Шрифт:
Дауд сообразил, что дело плохо, и дернул Руслана за плечо, чтобы отодвинуть от стены. Руслан вознес хвалу Ахурамазде, что у этого ебани-гуля недостаточно дури, чтобы вот так вот отделить человека от его собственной примерзшей руки. Но если верить ощущениям, он был очень близко. Еще бы чуть-чуть, самую малость — и он либо переломал бы кости, либо оторвал бы руку.
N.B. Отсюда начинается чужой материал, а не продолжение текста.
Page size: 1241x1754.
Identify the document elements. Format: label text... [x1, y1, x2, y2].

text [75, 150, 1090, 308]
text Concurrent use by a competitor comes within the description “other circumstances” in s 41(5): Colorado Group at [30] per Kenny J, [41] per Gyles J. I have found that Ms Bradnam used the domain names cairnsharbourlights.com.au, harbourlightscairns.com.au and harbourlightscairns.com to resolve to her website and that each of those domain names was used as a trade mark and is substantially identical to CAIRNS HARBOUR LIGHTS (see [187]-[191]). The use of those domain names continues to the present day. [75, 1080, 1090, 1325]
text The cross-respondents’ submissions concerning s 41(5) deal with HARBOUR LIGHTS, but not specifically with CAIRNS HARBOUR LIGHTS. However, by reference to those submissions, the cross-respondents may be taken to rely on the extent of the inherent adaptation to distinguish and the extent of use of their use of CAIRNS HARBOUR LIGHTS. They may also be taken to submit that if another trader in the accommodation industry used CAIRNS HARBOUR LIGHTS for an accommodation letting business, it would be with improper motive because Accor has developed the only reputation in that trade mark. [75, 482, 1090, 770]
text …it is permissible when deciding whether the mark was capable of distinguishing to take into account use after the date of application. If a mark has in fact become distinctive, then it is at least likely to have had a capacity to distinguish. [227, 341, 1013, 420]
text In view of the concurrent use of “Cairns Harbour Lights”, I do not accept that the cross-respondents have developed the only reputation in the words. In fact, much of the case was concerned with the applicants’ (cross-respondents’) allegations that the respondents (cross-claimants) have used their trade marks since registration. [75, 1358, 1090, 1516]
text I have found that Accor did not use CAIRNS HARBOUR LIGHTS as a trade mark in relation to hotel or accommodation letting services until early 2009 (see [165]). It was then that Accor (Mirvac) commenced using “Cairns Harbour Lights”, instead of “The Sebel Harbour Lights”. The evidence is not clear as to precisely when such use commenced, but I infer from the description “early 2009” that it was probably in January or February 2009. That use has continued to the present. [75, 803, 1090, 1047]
Дауд решил, что одной попыткой ограничиваться нельзя, уперся ногой в стену и попытался снова. На этот раз Руслан закричал от боли. Звук, вероятно, получился таким сильным, что Дауда не просто оглушило, но парализовало. Он застонал, и его усиленный многократно голос ударил по ушам Руслана. Ударил почти буквально. Закружилась голова, как в нокауте, зазвенело в ушах, ноги подкосились, он едва не упал, но удержался, схватившись второй рукой за стену, и… едва не закричал, но каким-то чудом сумел справиться, понимая, чем это обернется для Дауда.
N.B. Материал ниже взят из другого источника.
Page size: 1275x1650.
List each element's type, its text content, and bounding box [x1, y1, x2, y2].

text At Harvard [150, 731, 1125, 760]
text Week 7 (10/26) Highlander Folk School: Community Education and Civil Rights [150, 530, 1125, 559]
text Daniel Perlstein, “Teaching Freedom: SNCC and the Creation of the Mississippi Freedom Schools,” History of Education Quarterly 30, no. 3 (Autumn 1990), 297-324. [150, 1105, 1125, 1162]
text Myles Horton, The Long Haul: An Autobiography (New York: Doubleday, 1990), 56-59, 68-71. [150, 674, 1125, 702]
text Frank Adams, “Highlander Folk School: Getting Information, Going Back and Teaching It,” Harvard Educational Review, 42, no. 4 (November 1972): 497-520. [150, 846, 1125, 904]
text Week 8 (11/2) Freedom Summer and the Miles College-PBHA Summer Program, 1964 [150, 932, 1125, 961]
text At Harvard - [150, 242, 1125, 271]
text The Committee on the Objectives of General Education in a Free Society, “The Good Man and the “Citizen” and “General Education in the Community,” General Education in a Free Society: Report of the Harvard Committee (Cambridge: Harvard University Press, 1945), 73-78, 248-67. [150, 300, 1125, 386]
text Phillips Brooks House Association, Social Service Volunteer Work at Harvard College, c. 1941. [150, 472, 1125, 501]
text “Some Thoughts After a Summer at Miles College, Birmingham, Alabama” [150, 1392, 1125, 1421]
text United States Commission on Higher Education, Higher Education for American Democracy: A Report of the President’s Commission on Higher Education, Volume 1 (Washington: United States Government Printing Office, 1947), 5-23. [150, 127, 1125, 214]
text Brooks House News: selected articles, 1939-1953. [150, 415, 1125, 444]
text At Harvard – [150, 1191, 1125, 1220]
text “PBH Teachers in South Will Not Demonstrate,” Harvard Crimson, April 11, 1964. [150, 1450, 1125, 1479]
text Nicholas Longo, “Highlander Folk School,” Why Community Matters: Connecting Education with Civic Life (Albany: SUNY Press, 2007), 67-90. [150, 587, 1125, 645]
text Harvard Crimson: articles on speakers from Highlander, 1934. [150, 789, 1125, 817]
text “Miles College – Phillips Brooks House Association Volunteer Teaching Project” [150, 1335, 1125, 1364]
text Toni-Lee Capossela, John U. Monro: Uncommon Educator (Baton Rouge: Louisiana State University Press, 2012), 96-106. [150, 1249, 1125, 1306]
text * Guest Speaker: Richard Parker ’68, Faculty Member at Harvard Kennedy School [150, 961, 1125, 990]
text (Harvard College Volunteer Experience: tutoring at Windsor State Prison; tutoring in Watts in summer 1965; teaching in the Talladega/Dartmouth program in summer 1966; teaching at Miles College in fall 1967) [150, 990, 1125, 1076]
Какая-то часть Руслана лихорадочно соображала, что он может сделать в этой странной ситуации и почему она так напоминает сказку про смоляное чучелко. Он перебирал все, что знал про Кшатра Варью. Покровитель мужчин, металлов, небесной тверди. Кшатра — это ведийское кшатрий, это власть, это не просто власть, но власть над собой и демонами! Кшатра — это сила, которая приходит от союза человека и бога. «Союз» на авестийском и есть «маг».
Но пока он это думал и пытался вернуть контроль хотя бы над руками, холод добрался до плеч. Когда он доберется до жизненно важных органов, все закончится. Руслан невпопад подумал, что не с того начал. Вполне вероятно, что надо было идти по порядку. Сначала Воху Мана, потом Аша Вахишта и так далее…
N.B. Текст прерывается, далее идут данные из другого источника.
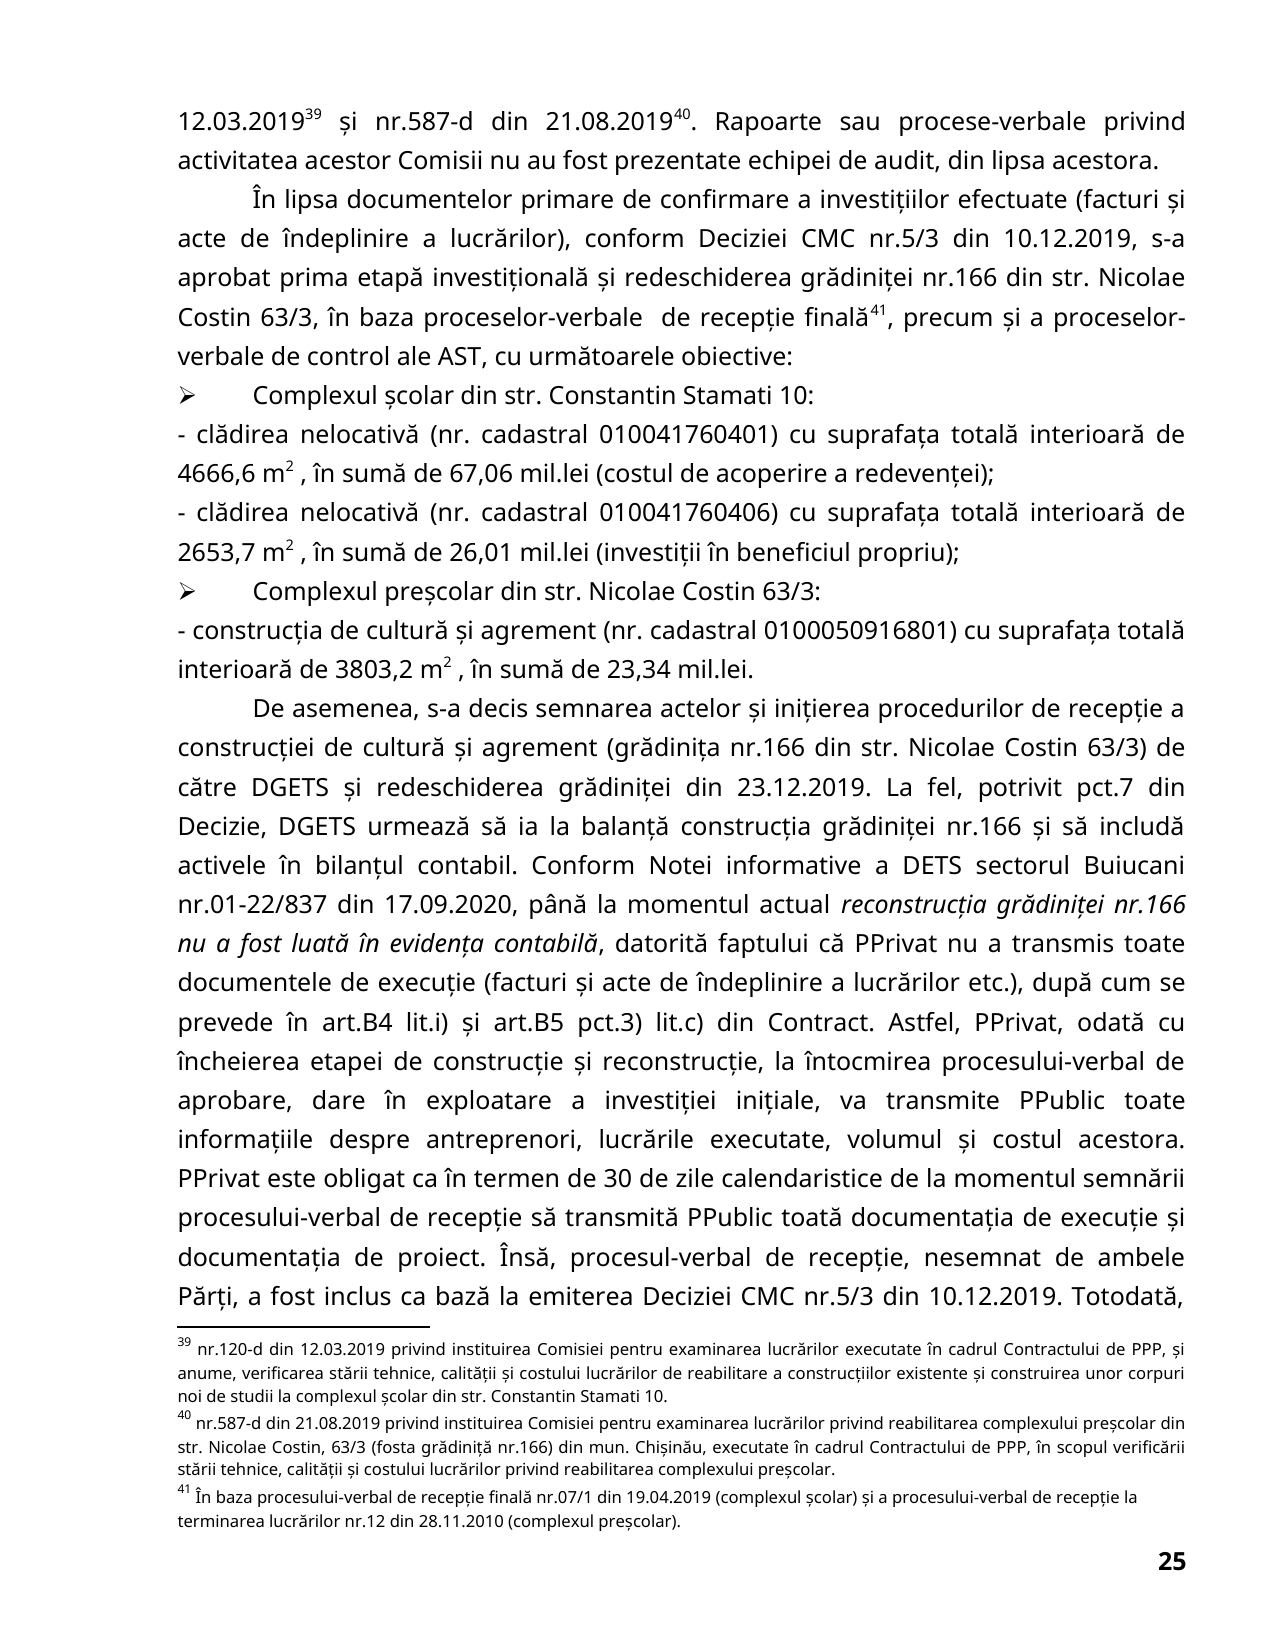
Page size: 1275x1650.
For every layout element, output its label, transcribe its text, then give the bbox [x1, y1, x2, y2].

list - construcția de cultură și agrement (nr. cadastral 0100050916801) cu suprafața totală interioară de 3803,2 m2 , în sumă de 23,34 mil.lei. [177, 613, 1186, 686]
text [177, 691, 1186, 1312]
list - clădirea nelocativă (nr. cadastral 010041760406) cu suprafața totală interioară de 2653,7 m2 , în sumă de 26,01 mil.lei (investiții în beneficiul propriu); [177, 495, 1186, 568]
text Nerespectând prevederile pct.227 din HG nr.476 din 04.07.2012, PPublic nu a efectuat controlul anual asupra modului de realizare a PPP și nu a instituit o Comisie de monitorizare. Astfel, lipsa Comisiei de monitorizare a determinat imposibilitatea stabilirii corectitudinii stabilirii valorii pe fiecare obiect separat. Doar după finalizarea primei etape investiționale, Primarul a instituit Comisii pentru examinarea lucrărilor executate în cadrul Contractelor de PPP, conform Dispozițiilor nr.120-d din 12.03.2019 și nr.587-d din 21.08.2019. Rapoarte sau procese-verbale privind activitatea acestor Comisii nu au fost prezentate echipei de audit, din lipsa acestora. [177, 103, 1186, 177]
list Complexul școlar din str. Constantin Stamati 10: [177, 378, 1186, 412]
list - clădirea nelocativă (nr. cadastral 010041760401) cu suprafața totală interioară de 4666,6 m2 , în sumă de 67,06 mil.lei (costul de acoperire a redevenței); [177, 417, 1186, 490]
text În lipsa documentelor primare de confirmare a investițiilor efectuate (facturi și acte de îndeplinire a lucrărilor), conform Deciziei CMC nr.5/3 din 10.12.2019, s-a aprobat prima etapă investițională și redeschiderea grădiniței nr.166 din str. Nicolae Costin 63/3, în baza proceselor-verbale de recepție finală, precum și a proceselor-verbale de control ale AST, cu următoarele obiective: [177, 182, 1186, 372]
list Complexul preșcolar din str. Nicolae Costin 63/3: [177, 573, 1186, 607]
Он прислушался, пытаясь понять, в сознании ли Дауд. Ничего не вышло. Как будто все звуки мира пропали, кроме голосов. Руслан прикинул, как еще можно проверить, жив ли Дауд вообще. Можно нащупать ногой, но это малоинформативно… Разве что гуль пнет его в ответ.
Руслан вдруг осознал, что усиливается не только голос. Когда Дауд попытался оттащить его от скалы, физическое воздействие явно возросло. Если сейчас пнуть Дауда, то можно переломать ему кости…
Холод стал распространяться по позвоночнику вверх и вниз. В груди и животе еще сохранялось тепло (хотя, очевидно, ненадолго), а вот голова… Как будто бы мысли замерзли… Лицо плохо шевелилось…
Он снова вспомнил проклятые качели, которые лизнул нарочно. Просто потому, что мама сказала не лизать. Ну и что? Прилип, конечно…
Сознание совсем заволокло, Руслан будто бы слышал треск льда. Он повернул голову в сторону Дауда, глубоко вдохнул через нос, задержал дыхание на пару секунд и подул. Снова втянул воздух носом. Если воздействие, оказываемое ими друг на друга, усиливается, то есть вероятность, что дыхание разморозит Дауда.
После третьего выдоха он совсем замерз. Тело стало каким-то далеким, воспоминания реальными, объемными. Дауд рассказывал недавно о чужой памяти? Ну вот, например, постоянно повторяющееся воспоминание. Не сон, нет.
Он обессилен, связан, почти ничего не видит. Один глаз совсем заплыл, другой залит кровью. Но смотреть тут не на что. Он лежит в собственном доме. Веревки затянуты так туго, что он почти не может дышать.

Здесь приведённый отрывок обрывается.